Ce qui rend intéressant sur cette philosophie de l’enseignement de l’histoire. Lorsqu’on gagne une guerre, on pavoise à pleine page, lorsque l’on perd, on garde le silence comme si cela n’avait jamais existé. Il ne faut pas seulement étudier l’histoire à l’école, il faut lire continuellement sur cette matière, afin de se faire une idée sur les événements passés. Je suis d’accord avec vous, l’Histoire est souvent plus intéressante que la fiction. Impérativement, il faut regarder nos erreurs avec réalisme. Il faut réfléchir sur nos actions passés. Lorsque je regarde la situation actuelle, je me demande si je suis bien au XXIe siècle, ou au XIXe?

Comment ne pas se rappeler Çatal Höyük qui est située dans la plaine de Konya, en Anatolie centrale (Turquie)?

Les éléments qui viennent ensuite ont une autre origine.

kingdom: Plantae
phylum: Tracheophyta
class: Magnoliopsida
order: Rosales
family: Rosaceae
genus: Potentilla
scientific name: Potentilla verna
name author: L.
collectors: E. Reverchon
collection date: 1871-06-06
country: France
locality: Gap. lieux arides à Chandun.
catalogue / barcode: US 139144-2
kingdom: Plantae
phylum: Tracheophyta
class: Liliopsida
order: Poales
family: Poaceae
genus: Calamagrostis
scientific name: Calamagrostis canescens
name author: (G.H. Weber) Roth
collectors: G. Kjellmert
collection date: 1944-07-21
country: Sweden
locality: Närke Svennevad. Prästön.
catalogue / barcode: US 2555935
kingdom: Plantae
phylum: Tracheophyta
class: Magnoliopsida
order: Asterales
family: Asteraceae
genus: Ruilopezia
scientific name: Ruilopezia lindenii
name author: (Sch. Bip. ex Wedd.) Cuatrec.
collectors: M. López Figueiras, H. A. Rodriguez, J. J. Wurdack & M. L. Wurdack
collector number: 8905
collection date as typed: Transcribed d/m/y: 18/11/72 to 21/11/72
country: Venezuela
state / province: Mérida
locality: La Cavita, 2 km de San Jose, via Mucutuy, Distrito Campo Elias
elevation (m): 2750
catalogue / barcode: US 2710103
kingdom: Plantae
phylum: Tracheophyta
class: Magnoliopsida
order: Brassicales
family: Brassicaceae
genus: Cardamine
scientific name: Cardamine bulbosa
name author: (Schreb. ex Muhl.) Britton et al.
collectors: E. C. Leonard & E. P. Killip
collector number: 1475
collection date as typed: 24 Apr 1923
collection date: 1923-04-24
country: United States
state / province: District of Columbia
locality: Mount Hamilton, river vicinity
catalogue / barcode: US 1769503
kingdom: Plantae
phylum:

Il semblerait que selon les archéologues et les anthropologues, se serait dans cette région qu’on aurait commencé la culture des céréales, comme le blé et l’orge. Nous ne sommes pas très loin de la Crimée, pas très éloigné de cette partie du monde si convoitée. Pourquoi j’évoque cet endroit, c’est parce que je suis en train de lire un ouvrage intéressant, qui touche autant l’histoire que la philosophie. Ce qui pourrait se résumer à une question : Pourquoi, nous sommes devenus ce que nous sommes? Les deux auteurs, David Graeber anthropologues et David Wengrow archéologue ont écrit un ouvrage magistrale sur nos évolutions passées, pour arriver à ce que nous sommes. Le titre est un peu déroutant : Au commencement était…, une nouvelle histoire de l’humanité. Cela touche plusieurs civilisations, plusieurs domaines comme l’agriculture, la création d’outils, le tissus social, les religions, le pouvoir, naturellement les guerres, la politique, qui ont affecté aussi bien les Amérindiens d’Amérique du Nord, que certains peuples d’Asie, en passant par le Croissant Fertile, et un bonne partie des peules de l’Europe Centrale. C’est un vaste voyage jusqu’au fond de nos origines, une lourde remise ne question de nos idées reçues, une autre manière de voir le monde, un coup de hache dans nos convictions les plus intimes. J’y reviendrai...parce qu’il faut bien continuer le commencement!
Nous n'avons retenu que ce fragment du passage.